Selection strategy and the design of hybrid oligonucleotide primers for RACE-PCR: cloning a family of toxin-like sequences from Agelena orientalis
1 School of Biological Science, Royal Holloway, University of London, Egham, Surrey, TW20 0EX, UK
2 Shemyakin & Ovchinnikov Institute of Bioorganic Chemistry, Ul. Miklukho-Maklaya, 16/10, 117997 GSP, Moscow V-437, Russia
BMC Molecular Biology 2007, 8:32 doi:10.1186/1471-2199-8-32Published: 11 May 2007
the use of specific but partially degenerate primers for nucleic acid hybridisations and PCRs amplification of known or unknown gene families was first reported well over a decade ago and the technique has been used widely since then.
here we report a novel and successful selection strategy for the design of hybrid partially degenerate primers for use with RT-PCR and RACE-PCR for the identification of unknown gene families. The technique (named PaBaLiS) has proven very effective as it allowed us to identify and clone a large group of mRNAs encoding neurotoxin-like polypeptide pools from the venom of Agelena orientalis species of spider. Our approach differs radically from the generally accepted CODEHOP principle first reported in 1998. Most importantly, our method has proven very efficient by performing better than an independently generated high throughput EST cloning programme. Our method yielded nearly 130 non-identical sequences from Agelena orientalis, whilst the EST cloning technique yielded only 48 non-identical sequences from 2100 clones obtained from the same Agelena material. In addition to the primer design approach reported here, which is almost universally applicable to any PCR cloning application, our results also indicate that venom of Agelena orientalis spider contains a much larger family of related toxin-like sequences than previously thought.

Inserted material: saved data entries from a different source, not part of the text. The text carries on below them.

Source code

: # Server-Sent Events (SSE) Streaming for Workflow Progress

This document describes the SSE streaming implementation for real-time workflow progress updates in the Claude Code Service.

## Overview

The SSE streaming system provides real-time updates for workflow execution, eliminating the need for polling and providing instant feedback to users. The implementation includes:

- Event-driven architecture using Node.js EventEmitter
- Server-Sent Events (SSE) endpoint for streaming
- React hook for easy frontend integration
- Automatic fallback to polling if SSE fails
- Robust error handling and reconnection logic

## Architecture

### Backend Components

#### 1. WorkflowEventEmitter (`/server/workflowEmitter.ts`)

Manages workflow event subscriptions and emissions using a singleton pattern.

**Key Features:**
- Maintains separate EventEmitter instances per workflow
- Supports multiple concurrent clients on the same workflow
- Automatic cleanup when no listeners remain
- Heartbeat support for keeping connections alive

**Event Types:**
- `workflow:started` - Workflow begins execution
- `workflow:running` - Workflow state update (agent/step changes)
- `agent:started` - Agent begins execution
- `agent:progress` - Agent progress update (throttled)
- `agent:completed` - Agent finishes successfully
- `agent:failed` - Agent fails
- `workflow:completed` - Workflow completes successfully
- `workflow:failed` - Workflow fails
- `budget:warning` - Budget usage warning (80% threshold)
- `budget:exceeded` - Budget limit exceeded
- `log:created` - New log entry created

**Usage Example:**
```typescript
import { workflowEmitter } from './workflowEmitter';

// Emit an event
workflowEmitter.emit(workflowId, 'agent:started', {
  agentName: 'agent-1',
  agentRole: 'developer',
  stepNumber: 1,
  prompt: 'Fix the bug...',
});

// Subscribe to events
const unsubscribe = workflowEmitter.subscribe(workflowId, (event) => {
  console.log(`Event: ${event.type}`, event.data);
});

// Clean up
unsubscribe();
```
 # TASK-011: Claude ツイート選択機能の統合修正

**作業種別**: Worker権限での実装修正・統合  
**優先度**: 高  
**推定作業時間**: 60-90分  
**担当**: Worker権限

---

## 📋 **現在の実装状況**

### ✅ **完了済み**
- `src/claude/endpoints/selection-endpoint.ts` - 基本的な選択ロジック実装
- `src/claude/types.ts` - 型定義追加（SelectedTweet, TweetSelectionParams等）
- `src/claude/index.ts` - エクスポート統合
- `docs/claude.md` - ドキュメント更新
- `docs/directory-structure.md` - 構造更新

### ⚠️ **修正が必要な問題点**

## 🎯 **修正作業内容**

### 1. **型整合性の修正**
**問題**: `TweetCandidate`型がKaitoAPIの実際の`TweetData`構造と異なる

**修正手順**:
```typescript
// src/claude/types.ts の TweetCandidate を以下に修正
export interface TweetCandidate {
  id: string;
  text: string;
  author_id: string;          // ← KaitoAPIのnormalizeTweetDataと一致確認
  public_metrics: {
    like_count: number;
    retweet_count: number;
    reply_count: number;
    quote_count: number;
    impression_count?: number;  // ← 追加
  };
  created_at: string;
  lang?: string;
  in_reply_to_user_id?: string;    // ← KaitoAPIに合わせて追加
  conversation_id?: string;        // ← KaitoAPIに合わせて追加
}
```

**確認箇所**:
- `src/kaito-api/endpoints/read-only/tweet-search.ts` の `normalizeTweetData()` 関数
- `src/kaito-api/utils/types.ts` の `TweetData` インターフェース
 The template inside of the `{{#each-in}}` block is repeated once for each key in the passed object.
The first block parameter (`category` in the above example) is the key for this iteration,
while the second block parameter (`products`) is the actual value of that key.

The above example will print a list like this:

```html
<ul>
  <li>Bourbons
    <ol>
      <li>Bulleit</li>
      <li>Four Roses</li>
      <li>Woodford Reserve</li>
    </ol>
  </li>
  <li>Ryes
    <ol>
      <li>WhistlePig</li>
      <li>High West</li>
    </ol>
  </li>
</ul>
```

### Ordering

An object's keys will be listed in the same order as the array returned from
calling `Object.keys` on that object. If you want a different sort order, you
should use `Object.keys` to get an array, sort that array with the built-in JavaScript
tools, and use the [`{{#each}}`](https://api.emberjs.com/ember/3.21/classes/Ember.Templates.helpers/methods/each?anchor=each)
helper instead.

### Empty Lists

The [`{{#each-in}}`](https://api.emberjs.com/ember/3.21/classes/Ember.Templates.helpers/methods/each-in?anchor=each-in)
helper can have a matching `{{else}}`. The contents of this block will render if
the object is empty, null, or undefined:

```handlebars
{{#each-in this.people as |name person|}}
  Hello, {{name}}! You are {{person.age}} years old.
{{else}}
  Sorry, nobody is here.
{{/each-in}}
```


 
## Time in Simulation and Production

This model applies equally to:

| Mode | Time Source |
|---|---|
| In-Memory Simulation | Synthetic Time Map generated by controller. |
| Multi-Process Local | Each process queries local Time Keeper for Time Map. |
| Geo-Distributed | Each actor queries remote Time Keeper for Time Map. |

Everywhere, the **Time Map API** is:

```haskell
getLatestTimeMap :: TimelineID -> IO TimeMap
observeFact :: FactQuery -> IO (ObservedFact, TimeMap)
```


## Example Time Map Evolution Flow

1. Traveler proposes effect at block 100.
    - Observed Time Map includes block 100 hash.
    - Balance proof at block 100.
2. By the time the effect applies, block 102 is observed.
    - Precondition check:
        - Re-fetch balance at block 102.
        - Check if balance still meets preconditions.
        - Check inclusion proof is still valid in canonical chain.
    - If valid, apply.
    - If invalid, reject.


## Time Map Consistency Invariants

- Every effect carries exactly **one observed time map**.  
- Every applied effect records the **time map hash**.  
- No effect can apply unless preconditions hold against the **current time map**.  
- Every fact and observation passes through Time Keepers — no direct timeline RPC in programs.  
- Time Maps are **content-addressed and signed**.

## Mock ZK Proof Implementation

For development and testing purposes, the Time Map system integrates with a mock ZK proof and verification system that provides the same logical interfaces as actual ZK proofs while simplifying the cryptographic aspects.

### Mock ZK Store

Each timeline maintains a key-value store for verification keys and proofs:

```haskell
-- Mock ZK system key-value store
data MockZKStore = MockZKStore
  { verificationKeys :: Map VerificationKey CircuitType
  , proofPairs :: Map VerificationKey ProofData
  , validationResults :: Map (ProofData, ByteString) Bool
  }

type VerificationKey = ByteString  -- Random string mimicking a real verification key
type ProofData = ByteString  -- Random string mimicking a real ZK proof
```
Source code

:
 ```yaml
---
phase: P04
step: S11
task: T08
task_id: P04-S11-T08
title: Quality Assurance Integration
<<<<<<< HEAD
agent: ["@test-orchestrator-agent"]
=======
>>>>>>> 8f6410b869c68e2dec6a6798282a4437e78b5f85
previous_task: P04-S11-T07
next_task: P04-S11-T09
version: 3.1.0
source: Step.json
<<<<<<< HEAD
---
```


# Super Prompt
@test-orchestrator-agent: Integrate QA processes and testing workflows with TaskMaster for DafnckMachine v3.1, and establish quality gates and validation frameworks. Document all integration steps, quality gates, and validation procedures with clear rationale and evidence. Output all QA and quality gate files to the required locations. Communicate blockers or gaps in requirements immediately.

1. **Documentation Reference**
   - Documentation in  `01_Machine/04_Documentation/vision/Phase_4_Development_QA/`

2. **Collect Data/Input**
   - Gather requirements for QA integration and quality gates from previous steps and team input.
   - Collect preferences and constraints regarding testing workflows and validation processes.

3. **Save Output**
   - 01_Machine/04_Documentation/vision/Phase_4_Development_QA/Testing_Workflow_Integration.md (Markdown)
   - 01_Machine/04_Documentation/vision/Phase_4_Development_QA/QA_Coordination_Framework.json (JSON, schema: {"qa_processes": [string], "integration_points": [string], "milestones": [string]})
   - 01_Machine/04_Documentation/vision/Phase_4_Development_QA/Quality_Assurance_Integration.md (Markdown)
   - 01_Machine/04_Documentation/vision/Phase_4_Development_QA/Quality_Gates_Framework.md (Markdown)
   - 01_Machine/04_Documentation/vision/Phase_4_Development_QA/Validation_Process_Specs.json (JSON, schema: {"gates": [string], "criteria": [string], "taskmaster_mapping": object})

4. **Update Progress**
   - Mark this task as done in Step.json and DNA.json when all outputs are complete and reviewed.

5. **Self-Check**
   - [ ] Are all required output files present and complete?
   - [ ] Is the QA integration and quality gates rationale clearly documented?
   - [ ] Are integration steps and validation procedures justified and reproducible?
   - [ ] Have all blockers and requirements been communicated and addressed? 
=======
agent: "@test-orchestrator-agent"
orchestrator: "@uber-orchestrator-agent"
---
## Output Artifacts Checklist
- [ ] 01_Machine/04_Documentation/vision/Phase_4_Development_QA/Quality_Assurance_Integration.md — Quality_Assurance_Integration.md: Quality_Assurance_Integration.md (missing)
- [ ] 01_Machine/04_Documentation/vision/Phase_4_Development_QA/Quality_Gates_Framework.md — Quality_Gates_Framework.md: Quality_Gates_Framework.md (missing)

with upwards of 100,000 species of spider thought to exist, and a propensity for producing diverse peptide pools, many more peptides of pharmacological importance await discovery. We envisage that some of these peptides and their recombinant derivatives will provide a new range of tools for neuroscience research and could also facilitate the development of a new generation of analgesic drugs and insecticides.